Ahora bien, en el sacramento de la Penitencia corresponde al sacerdote juzgar estas debidas disposiciones, especialmente la contrición, que, según explica el Concilio de Trento, «es el dolor del alma y la reprobación del pecado cometido, acompañados del propósito de no volver a pecar en el futuro. Este acto de contrición siempre ha sido necesario para pedir la remisión de los pecados» (Denz. 1676). Además, «esta contrición incluye no sólo el abandono del pecado, la intención y el comienzo de una vida nueva, sino también el odio a la vida antigua». Si no hay contrición, si no hay intención de enmendar la vida, si no se repudia la conducta pecaminosa, la absolución debe ser denegada; e incluso si se concediera, sería inválida.
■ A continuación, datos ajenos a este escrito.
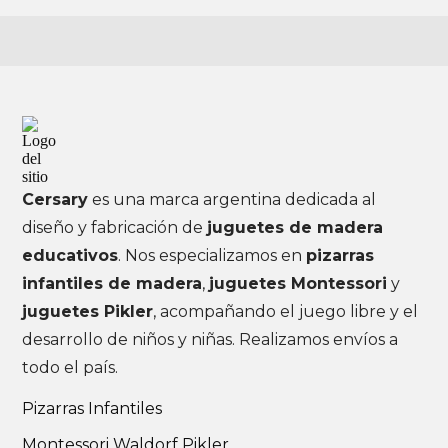
Cersary
es una marca argentina dedicada al
diseño y fabricación de
juguetes de madera
educativos
. Nos especializamos en
pizarras
infantiles de madera
,
juguetes Montessori
y
juguetes Pikler
, acompañando el juego libre y el
desarrollo de niños y niñas. Realizamos envíos a
todo el país.
Pizarras Infantiles
Montessori Waldorf Pikler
¿Quién es, entonces, el delincuente? ¿Quién es el que se equivoca, el que falla en su deber, el que falla en su propósito, según el sentido etimológico del término "delinquir"? ¿O quién, según el sentido más jurídico del término, va contra la ley? ¿Es el que absuelve independientemente de la disposición del penitente o el que absuelve, niega o aplaza en función de estas disposiciones?
La inversión es ya total: ¿Es posible que un Papa llame delincuentes a los sacerdotes que cumplen con su deber?